Honestly, I would just use LV for the last note, and put the rest back, so all the notes look the same. I’ve seen this quite a bit. My two cents.

You could write it explicitly like this:

Both great suggestions, thanks, will probably go with the simpler of the two for a clean looking score.

I agree with Dan. Full disclosure: I’m not a guitar player. Yet this is unambiguous to me. I believe it is understood to let ring all strings without explicitly showing l.v. for each note. And Rob’s is the penultimate of clarity.

Another idea:

Slice 1.png

This could be my own limitation, but if I’m playing the simpler version I will probably just play what is most simple or natural and let the ringing be whatever it naturally is. Like, letting open strings or barred strings ring sure, but if I have to lift my finger (effectively stopping the previous note from ringing) to more easily play the next - I likely won’t lose any sleep over it.

But if you write it the second way, I will take more time and do my best to find a position to do exactly what you asked - even if its more awkward or unusual. So my answer is - just how important is it for a particular note to ring for the indicated time?

Here is an alternative that plays back. I suppose lv “ties” could be added as desired.

guitarPed.png

Thanks for all the suggestions - I’ve gone for Dan’s and had to lose the TAB anyway due to space limitations - this had to be the last 3 pages in a songbook (it has to round up to multiples of 4 pages) - I’m not concerned about it playing back with pedal or sustain.

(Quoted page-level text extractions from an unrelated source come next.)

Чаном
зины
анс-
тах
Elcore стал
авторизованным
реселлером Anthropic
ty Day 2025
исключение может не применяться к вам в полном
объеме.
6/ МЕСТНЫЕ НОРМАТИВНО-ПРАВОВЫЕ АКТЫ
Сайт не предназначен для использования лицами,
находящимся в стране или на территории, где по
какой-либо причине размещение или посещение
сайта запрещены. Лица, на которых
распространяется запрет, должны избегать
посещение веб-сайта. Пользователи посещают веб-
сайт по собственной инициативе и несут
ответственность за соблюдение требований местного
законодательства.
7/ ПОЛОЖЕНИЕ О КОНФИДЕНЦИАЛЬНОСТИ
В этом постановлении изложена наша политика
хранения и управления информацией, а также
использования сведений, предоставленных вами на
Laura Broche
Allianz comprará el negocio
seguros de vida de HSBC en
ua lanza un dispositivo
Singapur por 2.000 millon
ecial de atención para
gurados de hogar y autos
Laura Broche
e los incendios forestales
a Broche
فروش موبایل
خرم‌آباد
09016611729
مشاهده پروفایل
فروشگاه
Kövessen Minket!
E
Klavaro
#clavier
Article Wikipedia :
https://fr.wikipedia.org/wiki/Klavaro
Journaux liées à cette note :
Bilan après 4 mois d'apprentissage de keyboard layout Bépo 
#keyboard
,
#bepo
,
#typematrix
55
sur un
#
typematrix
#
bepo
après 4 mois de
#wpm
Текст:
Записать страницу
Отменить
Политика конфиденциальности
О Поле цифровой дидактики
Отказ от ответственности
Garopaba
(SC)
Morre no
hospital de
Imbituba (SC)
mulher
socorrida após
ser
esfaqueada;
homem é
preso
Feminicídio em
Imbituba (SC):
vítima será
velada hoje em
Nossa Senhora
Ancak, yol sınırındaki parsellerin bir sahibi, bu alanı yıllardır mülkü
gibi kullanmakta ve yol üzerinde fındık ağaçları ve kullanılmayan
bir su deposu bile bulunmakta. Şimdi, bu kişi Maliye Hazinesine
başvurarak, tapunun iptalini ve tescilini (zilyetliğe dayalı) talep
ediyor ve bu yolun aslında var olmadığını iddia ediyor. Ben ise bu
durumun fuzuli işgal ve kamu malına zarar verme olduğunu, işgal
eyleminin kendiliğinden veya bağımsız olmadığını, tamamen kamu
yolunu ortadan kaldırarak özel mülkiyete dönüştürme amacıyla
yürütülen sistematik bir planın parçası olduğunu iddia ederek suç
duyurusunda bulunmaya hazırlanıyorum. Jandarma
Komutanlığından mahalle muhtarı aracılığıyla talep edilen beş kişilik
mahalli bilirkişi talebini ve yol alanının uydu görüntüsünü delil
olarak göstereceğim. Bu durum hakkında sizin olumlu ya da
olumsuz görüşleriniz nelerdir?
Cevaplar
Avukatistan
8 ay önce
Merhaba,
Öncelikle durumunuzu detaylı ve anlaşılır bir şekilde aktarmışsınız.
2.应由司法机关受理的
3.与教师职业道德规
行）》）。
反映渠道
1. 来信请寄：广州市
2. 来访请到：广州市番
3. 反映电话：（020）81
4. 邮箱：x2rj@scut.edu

Guitarists - what would you expect seeing this? Do check the Spotify link earlier in this thread and see if this makes sense. Thanks! It’d be good to get a working guitarists opinion I suppose, and whilst I studied classical guitar nearly 40 years ago, I cannot be sure of general rules on this sort of thing - my brain…
Here’s what I have:

I think this is the clearest (speaking as a guitarist). If this is a repeated pattern, you can copy/paste, then simply re-pitch.